An exhibition of 716 weapons made by Vietnamese soldiers and citizens and dating back to 1930 will be exhibited at the Vietnam Military History Museum.
The expo will include a variety of firearms and explosives of varying designs, features and size which helped to win victories over France and the US and liberate the country.
Each displayed weapon is illustrated with supplemental materials, eye-witness accounts and instructions for use.
The 50,000 weapon exhibits were each homemade, and will be shown in a 1,000 square meter space, Major-General Le Ma Luong, museum director, told Vietnam News.
The museum is cooperating with local museums to display the items once the current expo is finished.
It, "also plans to work with museums in Austria, Belgium and Germany to exhibit the items abroad with the aim of introducing and popularising modest weapons, the strong will, creativeness, intelligence and self-reliance of the Vietnamese people and its army," he said.
The expo gives an unique insight into Vietnam's history as a small, poor country which has had to deal with enemies whose economic and military potential were much more powerful.
The creation, production and usage of home-made, primitive weapons is part of the unique military-cultural heritage of Vietnam.
The people and army contrived primitive weapons from readily available materials from all over the country, such as: bamboo, wood, stone, steel, and poisonous leaves.
They also ingeniously created explosive mines, bombs, and ammunition from equipment that was captured from the enemy. Though primitive, their designs were powerful enough to destroy enemy tanks, armoured vehicles and checkpoints.
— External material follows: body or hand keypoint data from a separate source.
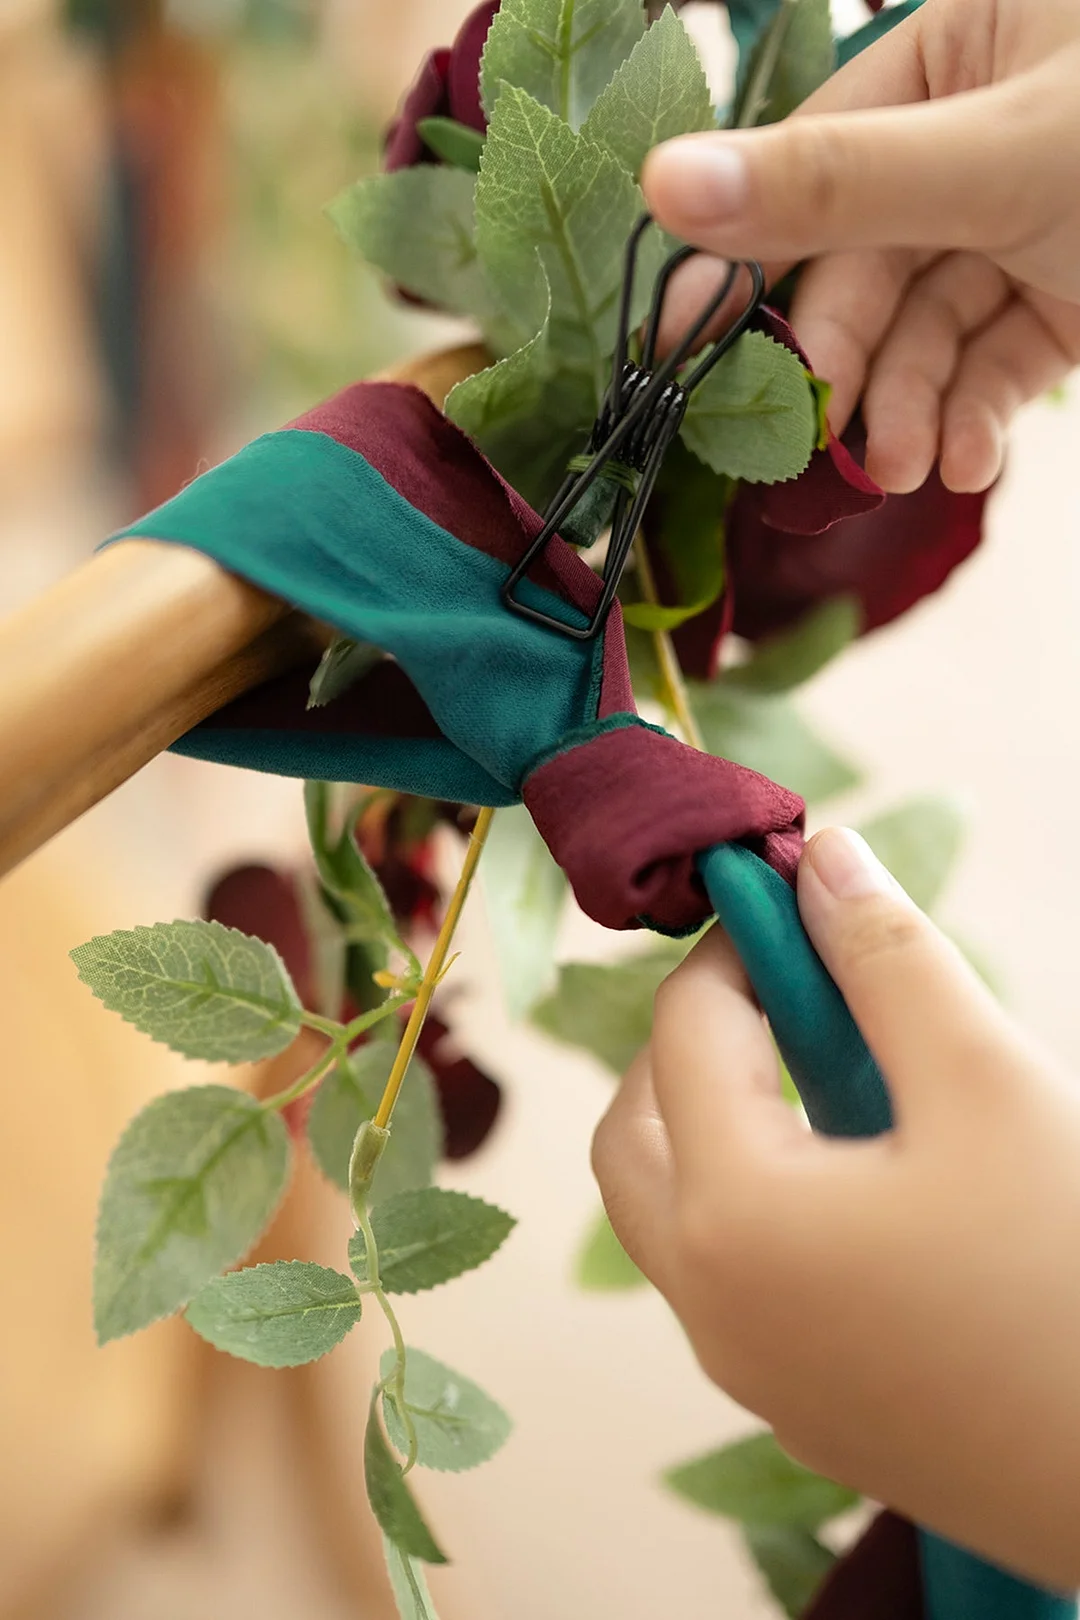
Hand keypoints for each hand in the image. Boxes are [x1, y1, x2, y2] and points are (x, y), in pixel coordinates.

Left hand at [593, 827, 1079, 1591]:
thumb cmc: (1068, 1271)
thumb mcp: (985, 1084)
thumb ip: (885, 956)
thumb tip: (818, 856)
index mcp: (729, 1213)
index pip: (686, 1029)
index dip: (738, 946)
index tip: (797, 902)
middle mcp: (708, 1301)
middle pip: (633, 1129)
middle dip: (690, 1039)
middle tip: (786, 992)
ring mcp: (747, 1369)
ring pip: (668, 1210)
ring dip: (713, 1121)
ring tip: (825, 1073)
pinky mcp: (800, 1408)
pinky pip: (727, 1280)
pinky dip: (750, 1201)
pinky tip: (858, 1180)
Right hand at [643, 0, 1079, 495]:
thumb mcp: (1002, 160)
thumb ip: (834, 182)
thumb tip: (666, 184)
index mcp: (961, 42)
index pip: (814, 159)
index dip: (747, 257)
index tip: (677, 342)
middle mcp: (985, 125)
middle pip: (866, 260)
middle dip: (854, 363)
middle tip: (827, 446)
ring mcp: (1028, 216)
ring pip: (927, 324)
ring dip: (911, 407)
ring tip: (912, 470)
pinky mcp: (1067, 296)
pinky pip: (992, 360)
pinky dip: (974, 416)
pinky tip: (969, 463)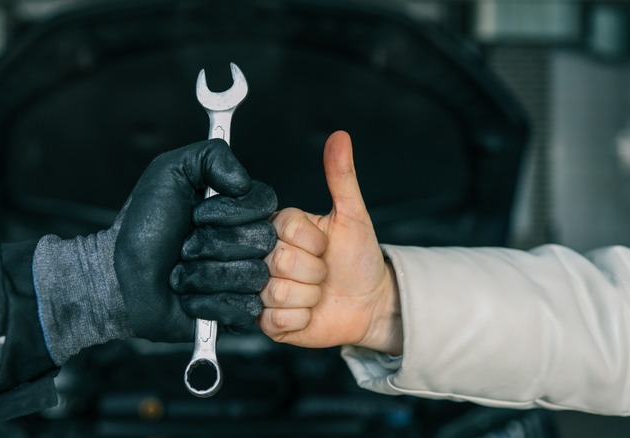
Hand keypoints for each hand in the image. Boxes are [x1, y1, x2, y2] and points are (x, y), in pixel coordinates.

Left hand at [33, 139, 276, 364]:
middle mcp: (249, 244)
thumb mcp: (169, 172)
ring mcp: (246, 280)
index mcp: (241, 210)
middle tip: (184, 246)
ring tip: (181, 273)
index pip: (265, 203)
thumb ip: (211, 155)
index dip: (230, 210)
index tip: (197, 213)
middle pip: (261, 240)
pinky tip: (187, 297)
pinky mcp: (236, 314)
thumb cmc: (144, 227)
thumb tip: (244, 180)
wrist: (119, 276)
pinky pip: (243, 308)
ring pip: (251, 275)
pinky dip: (206, 302)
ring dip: (204, 274)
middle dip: (211, 243)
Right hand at [258, 131, 401, 354]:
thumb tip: (340, 137)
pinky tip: (307, 312)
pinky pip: (276, 319)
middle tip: (322, 271)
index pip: (285, 230)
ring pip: (277, 292)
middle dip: (313, 271)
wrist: (368, 303)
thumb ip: (342, 176)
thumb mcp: (353, 215)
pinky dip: (300, 319)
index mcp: (279, 228)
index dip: (312, 243)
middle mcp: (264, 257)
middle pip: (279, 262)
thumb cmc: (358, 258)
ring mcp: (261, 289)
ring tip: (316, 291)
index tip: (324, 247)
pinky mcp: (265, 321)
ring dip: (308, 296)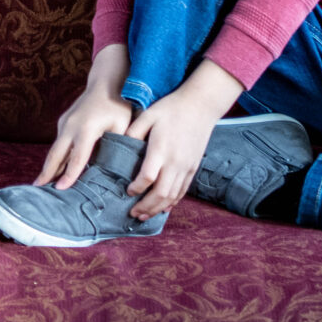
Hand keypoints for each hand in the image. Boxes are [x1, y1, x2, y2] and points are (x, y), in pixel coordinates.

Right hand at [37, 43, 136, 189]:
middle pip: (56, 154)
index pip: (76, 158)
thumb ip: (116, 148)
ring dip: (49, 166)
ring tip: (43, 184)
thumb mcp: (123, 128)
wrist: (106, 83)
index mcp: (86, 129)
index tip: (61, 189)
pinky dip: (55, 158)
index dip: (69, 175)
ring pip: (55, 149)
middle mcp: (70, 126)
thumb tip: (115, 172)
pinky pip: (58, 143)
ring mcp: (65, 123)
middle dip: (47, 172)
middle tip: (37, 190)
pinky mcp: (64, 122)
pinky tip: (54, 170)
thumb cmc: (118, 107)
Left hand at [124, 57, 244, 218]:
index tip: (126, 192)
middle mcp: (175, 162)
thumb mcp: (148, 115)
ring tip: (144, 215)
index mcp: (161, 149)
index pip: (147, 177)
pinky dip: (172, 202)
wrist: (200, 106)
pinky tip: (163, 208)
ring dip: (157, 208)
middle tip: (132, 214)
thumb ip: (133, 131)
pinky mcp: (193, 167)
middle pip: (161, 193)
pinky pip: (183, 191)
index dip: (136, 188)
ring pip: (173, 196)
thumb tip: (120, 145)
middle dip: (146, 207)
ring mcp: (186, 167)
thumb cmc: (171, 108)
Unique items include guerrilla Nguyen Thi Chien's shoulder pole. Chien was famous for the legendary courage she displayed when fighting foreign enemies.
Another exhibit describes special traps made by Doan Van Chia, who kept bees and trained them to sting American soldiers. When they were stung, they would fall down Chia's other traps.
All 716 items displayed at the exhibition will be documented in a book set to be released in December.
The exhibition will remain open until the end of this year.